*** SUPPLIED MATERIAL

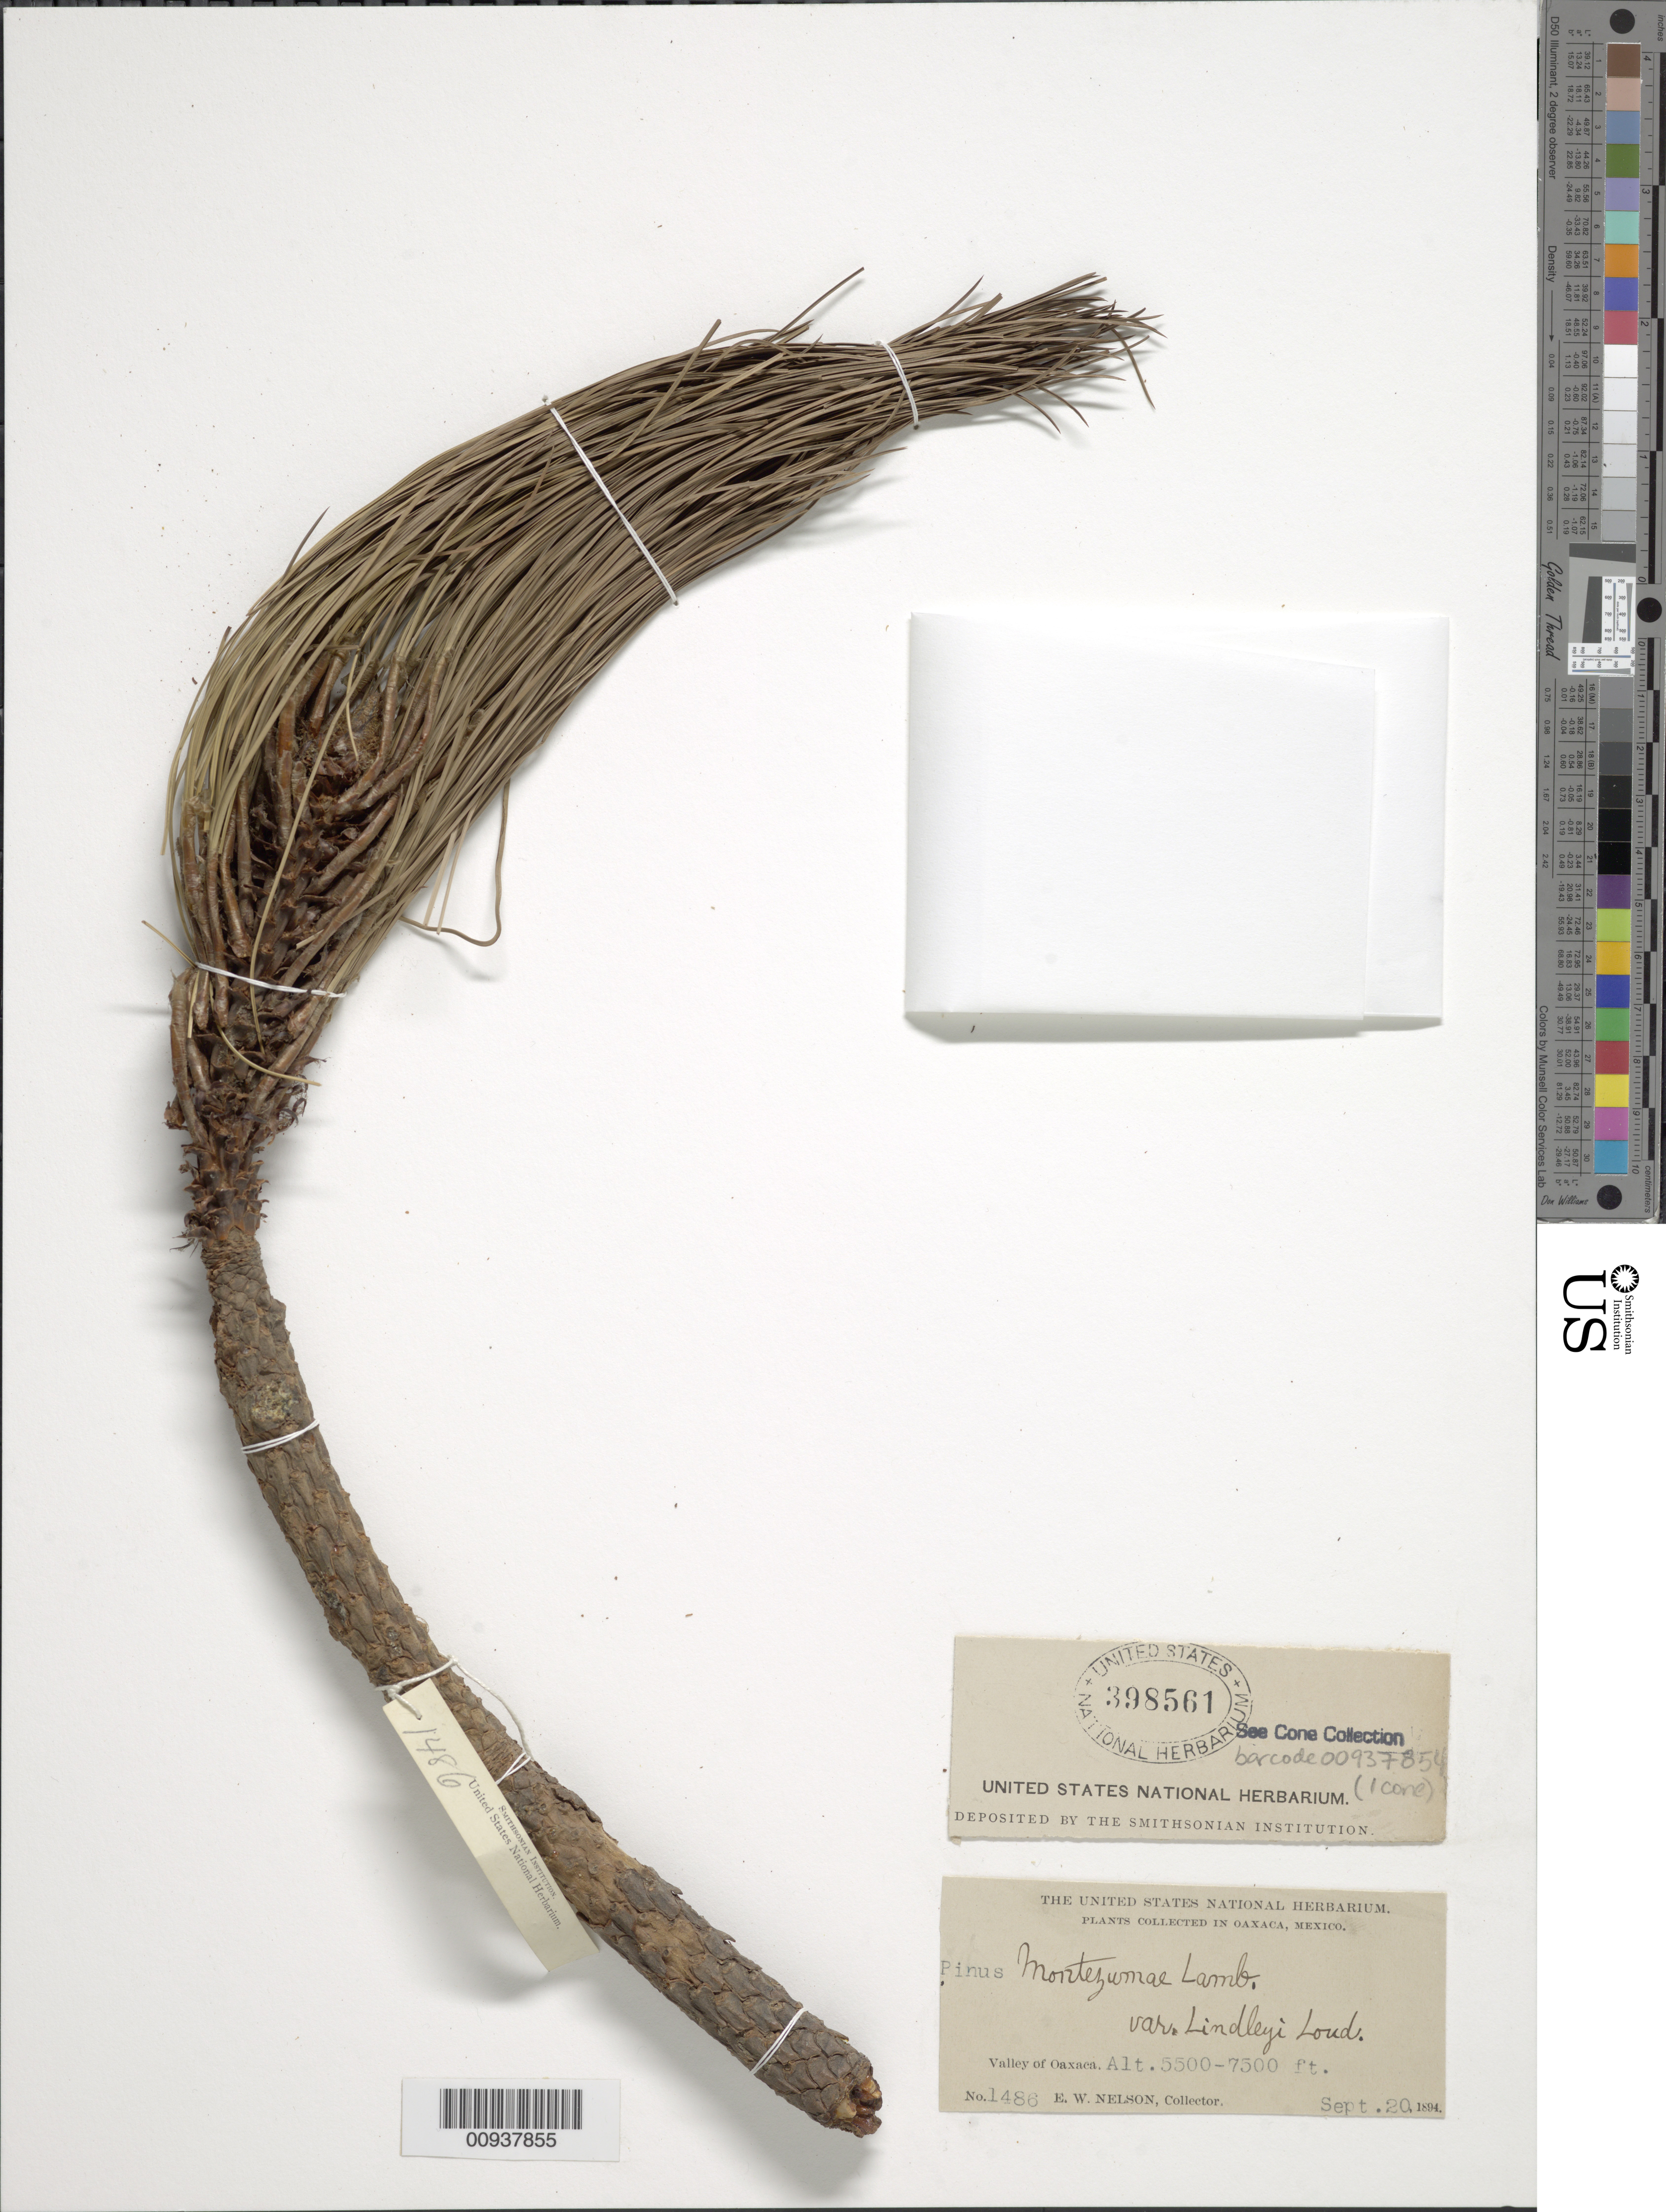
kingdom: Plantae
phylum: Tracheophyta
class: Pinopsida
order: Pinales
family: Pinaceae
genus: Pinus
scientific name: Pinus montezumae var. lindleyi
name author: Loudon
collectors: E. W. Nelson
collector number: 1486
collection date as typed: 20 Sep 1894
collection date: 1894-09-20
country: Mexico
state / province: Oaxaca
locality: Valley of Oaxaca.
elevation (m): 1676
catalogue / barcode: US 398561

******

EXERCISE DIRECTIONS:
Can you reproduce the data above line for line, word for word, leaving out the picture?

REPLY TO THE EXERCISE:
kingdom: Plantae
phylum: Tracheophyta
class: Pinopsida
order: Pinales
family: Pinaceae
genus: Pinus
scientific name: Pinus montezumae var. lindleyi
name author: Loudon
collectors: E. W. Nelson
collector number: 1486
collection date as typed: 20 Sep 1894
collection date: 1894-09-20
country: Mexico
state / province: Oaxaca
locality: Valley of Oaxaca.
elevation (m): 1676
catalogue / barcode: US 398561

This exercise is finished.